■ **EXCERPTED TEXT**
— START —
They are all so precious, Congrats! We still have about 8-9 weeks before we have babies due, can't wait. The does udders are starting to change, and makes it even more exciting  Nothing like boer babies ♥


----------



## Tenacross (May 26, 2011)

Wendi, you are obviously doing something right to get these early babies. Are you getting does to breed this early just with putting them in with a buck, or are you doing something else?


----------



## AlvinLeanne (Feb 16, 2012)

Congratulations on all your new arrivals! They are adorable and making me impatient to have mine arrive next month!


----------



## BCG (Jun 30, 2012)

Tenacross said:


> Wendi, you are obviously doing something right to get these early babies. Are you getting does to breed this early just with putting them in with a buck, or are you doing something else?


The October and November kids where forced heats using cidr's and pg600.


----------



## BCG (Jun 30, 2012)

The triplets.  So cute, and as a bonus, they are all well designed and stout little girls.


----------



## Crossroads Boers (Feb 19, 2011)

Awww, I like the one on the far left the most.


----------



## happybleats (Sep 12, 2010)

Awe...just look at those ears lol...all are beautiful...congrats...We wont see babies until mid to late February through March...I love babies!!!


----------



## ksalvagno (Oct 6, 2009)

Way too cute!


----------



## BCG (Jun 30, 2012)

Little Britches
















Miss K ' s twins. ...doeling "Miss Bootsy" all of her feet are red. 















Little Willie


----------



## PowerPuffMama (Jan 8, 2013)

They are all so cute! I love the middle doeling of the triplets and Little Britches! You can deliver those two straight to me in Virginia! LOL 

Congrats again!


Sent from my iPhone using Goat Forum


----------



## Crossroads Boers (Feb 19, 2011)

Ok that's it. I need to head over there this minute to kiss those little noses!! That doe is the cutest thing I've ever seen!!!! Look at the ears on those things. SO cute! 

Hey, watch it there PowerPuff. I'm a whole lot closer (in WA) so it would be way easier for Wendi to send those two to me!! lol


----------



## BCG (Jun 30, 2012)

Few of the elusive ones. These little ones have been shy and hard to get pics of.
Adele's twin bucks ...need names









Meme's red tail doeling. Need name.









And one of Java's bucks. He's a tank and needs named too.
















And Miss Bootsy. She's just so cute.


----------



## ksalvagno (Oct 6, 2009)

How about Hans and Sven. Thought about the Saturday Night Live skit. They are ready to "pump you up."


----------



## BCG (Jun 30, 2012)

Haha! Those are cute names.


----------



## Crossroads Boers (Feb 19, 2011)

I love the name Sven! I'm pretty sure that was the name of the adorable Reindeer on the movie Frozen.


----------



## rebelINny (Feb 7, 2014)
— END —
■ **YOUR INSTRUCTIONS**
According to the goat forum thread above, how were the October and November kids bred?

■ **DATA BLOCK**
— START —
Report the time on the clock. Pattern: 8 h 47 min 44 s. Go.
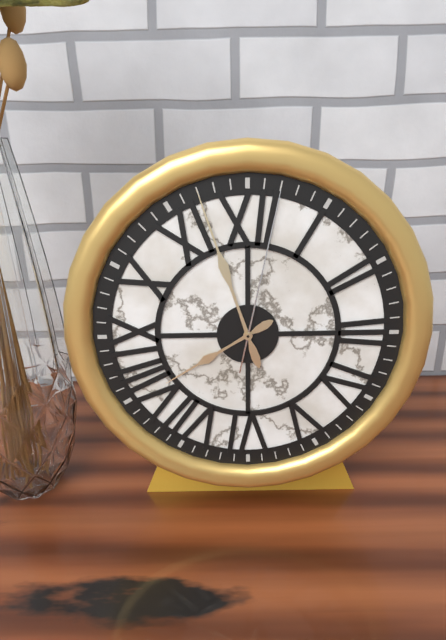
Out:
7 h 57 min 02 s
— END —
■ **EXERCISE RESPONSE**
Through forced heats using cidr's and pg600.